Problems and tasks ::
1 – Using the BRRAT plotting documentation, answer these:
(a) What is the default value of n_grid?
(b) What kind of object does the function return?
(c) What does the plot do when facet is not TRUE?
2 – Please recast the paragraph of the BRRAT plotting documentation that begins "Plots site-specific regression lines" as a short bulleted list that keeps its main facts.

Text shown ::
—————

Plots site-specific regression lines using draws of intercept_id[j] and slope_id[j] for each site ID. Requires more than 1 ID in the initial regression by BRRAT(). The output overlays lines and credible bands across sites; optionally facetted into separate panels for readability.

Usage

plot_BRRAT_by_id(fit_obj, n_grid = 150, level = 0.8, facet = TRUE)

Arguments

fit_obj

A fitted object returned by BRRAT(), of class BRRAT.

n_grid

Integer; number of x points per site for the prediction grids (default 150).

level

Credible interval level (default 0.80) used for site-specific bands.

facet

Logical; if TRUE, facet the plot by ID; otherwise overlay all sites with colour and fill aesthetics (default TRUE).

Details

Plot per-site lines (random intercepts & slopes) with credible intervals

For site j, the line is computed as:

\mu_j(x) = \mathrm{intercept\_id}_j + \mathrm{slope\_id}_j \, x_{\mathrm{std}}

evaluated on a grid of x values transformed to the centered/scaled space used during fitting. The function reconstructs equal-tail credible bands by propagating posterior draws of intercept_id[j] and slope_id[j].

Value

A ggplot2 object showing per-site lines and credible intervals.

Examples


set.seed(1)
samples <- 30
make_site <- function(id) {
  Clim <- sort(pmax(0, rnorm(samples, 600, 100)))
  observed <- pmax(0, (Clim - 150) - 450 * tanh((Clim - 150) / 450))
  list(
    Obs = data.frame(P = Clim, Q = observed, year = 1:samples, ID = id),
    Sim = data.frame(Q = observed * rnorm(samples, 1, 0.05), year = 1:samples, ID = id)
  )
}
s1 <- make_site("A")
s2 <- make_site("B")
Obs <- rbind(s1$Obs, s2$Obs)
Sim <- rbind(s1$Sim, s2$Sim)

—————

Dataset records ::
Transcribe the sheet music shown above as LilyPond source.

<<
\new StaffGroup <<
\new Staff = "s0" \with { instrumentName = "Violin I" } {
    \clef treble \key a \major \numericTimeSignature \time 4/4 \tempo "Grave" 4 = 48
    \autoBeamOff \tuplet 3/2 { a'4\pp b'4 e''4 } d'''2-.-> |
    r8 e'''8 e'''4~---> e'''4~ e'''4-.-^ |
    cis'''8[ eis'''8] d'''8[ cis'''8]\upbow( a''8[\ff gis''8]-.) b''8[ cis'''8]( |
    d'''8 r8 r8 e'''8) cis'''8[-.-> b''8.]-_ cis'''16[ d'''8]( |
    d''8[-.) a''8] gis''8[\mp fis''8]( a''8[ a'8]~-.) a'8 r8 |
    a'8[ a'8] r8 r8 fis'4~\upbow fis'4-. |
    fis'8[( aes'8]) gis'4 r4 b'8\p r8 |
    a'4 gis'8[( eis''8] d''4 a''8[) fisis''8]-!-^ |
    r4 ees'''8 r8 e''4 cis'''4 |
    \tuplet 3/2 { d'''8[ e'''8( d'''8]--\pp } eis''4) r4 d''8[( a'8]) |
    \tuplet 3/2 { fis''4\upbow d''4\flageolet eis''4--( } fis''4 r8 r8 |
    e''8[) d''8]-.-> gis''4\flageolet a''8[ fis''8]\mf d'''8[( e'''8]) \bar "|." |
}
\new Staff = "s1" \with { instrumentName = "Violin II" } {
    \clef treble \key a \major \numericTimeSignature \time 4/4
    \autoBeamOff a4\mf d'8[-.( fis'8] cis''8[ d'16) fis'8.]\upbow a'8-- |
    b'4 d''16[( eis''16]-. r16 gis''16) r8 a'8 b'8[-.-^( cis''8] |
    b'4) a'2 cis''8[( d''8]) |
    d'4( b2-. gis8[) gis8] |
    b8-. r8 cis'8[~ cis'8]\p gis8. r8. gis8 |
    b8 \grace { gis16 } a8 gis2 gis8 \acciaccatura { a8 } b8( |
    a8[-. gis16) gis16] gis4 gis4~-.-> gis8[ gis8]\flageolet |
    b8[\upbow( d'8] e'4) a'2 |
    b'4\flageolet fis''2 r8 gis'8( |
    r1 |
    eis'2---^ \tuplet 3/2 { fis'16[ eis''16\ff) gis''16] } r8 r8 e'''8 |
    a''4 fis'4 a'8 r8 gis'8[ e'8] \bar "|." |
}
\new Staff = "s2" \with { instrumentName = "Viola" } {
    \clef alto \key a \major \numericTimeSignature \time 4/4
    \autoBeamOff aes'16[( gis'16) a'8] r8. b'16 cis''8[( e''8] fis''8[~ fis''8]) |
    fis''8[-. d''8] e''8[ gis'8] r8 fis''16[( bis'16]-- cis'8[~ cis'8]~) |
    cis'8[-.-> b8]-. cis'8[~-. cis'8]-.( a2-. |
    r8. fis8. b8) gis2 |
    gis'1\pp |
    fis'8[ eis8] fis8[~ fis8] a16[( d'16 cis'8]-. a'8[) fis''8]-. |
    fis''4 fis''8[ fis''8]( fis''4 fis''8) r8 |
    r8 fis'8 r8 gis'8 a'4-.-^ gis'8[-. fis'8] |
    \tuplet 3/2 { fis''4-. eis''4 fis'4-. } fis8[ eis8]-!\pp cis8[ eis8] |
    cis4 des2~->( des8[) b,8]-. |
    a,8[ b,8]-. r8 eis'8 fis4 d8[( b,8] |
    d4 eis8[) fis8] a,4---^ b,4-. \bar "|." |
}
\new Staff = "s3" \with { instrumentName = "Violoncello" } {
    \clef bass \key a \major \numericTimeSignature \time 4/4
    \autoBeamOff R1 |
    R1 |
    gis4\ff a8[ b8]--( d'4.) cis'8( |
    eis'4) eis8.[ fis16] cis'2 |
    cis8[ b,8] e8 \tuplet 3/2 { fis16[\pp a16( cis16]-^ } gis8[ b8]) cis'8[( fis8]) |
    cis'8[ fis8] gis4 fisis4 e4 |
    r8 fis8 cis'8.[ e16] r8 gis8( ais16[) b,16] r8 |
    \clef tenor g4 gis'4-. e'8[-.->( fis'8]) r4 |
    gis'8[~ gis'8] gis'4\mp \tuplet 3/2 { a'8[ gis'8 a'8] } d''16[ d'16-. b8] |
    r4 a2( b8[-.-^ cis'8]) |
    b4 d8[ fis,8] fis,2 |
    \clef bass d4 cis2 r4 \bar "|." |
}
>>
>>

—————

Per-task answers ::
1 –
(a) 150
(b) A ggplot2 object showing per-site lines and credible intervals.
(c) It overlays all sites with colour and fill aesthetics.

2 –
- Plots site-specific regression lines from draws of intercept_id[j] and slope_id[j] for each site ID.
- Needs more than one ID in the initial BRRAT() regression.
- Overlays lines and credible bands across sites.
- Can optionally facet them into separate panels for readability.